ベルベル人(Berbers)は、北アフリカのマグレブ地方——主にモロッコ・アルジェリア・チュニジア・リビア・マリ・ニジェールなど——に古くから居住する先住民族の総称です。自称は「アマジグ(Amazigh)」(自由な人々の意)で、近年では「アマジグ」の呼称が広く使われるようになっています。
ベルベル語(タマジグト語)はアフロ・アジア語族の独立した語派を形成する言語群で、各地域に方言があります。文字としてはティフィナグ文字という独自の文字体系を持ち、モロッコでは2011年に憲法上の公用語として認められるなど、近年は言語的権利の回復が進んでいます。

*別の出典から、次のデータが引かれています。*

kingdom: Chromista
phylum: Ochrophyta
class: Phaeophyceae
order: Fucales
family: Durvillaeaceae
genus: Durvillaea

歴史的には、フェニキア人・ローマ人・ヴァンダル人・アラブ人など多くの征服者と接触を持ち、7世紀のアラブ・イスラムの征服以降、多くのベルベル人がイスラム教に改宗し、アラビア語文化圏に統合されました。しかし独自のアイデンティティと言語は受け継がれ続けました。
現代における状況の特徴として以下があります。
- モロッコでは全人口の約4〜5割がベルベル系とされる
- アルジェリアでもカビリア地方を中心に大きな存在感を持つ
- サハラ砂漠のトゥアレグ族もベルベル系の遊牧民族
- 文化復興運動(アマジグ運動)が各地で活発化している
ベルベル人の文化は、音楽・手工芸(陶芸・織物・銀細工)・農業慣行などに豊かな独自性を保っており、北アフリカの文化多様性の重要な担い手となっています。
使い方・例文
ベルベル人(アマジグ)という言葉は、北アフリカの歴史・少数民族の権利・サハラ砂漠の遊牧文化を扱う地理や社会の文脈でよく登場します。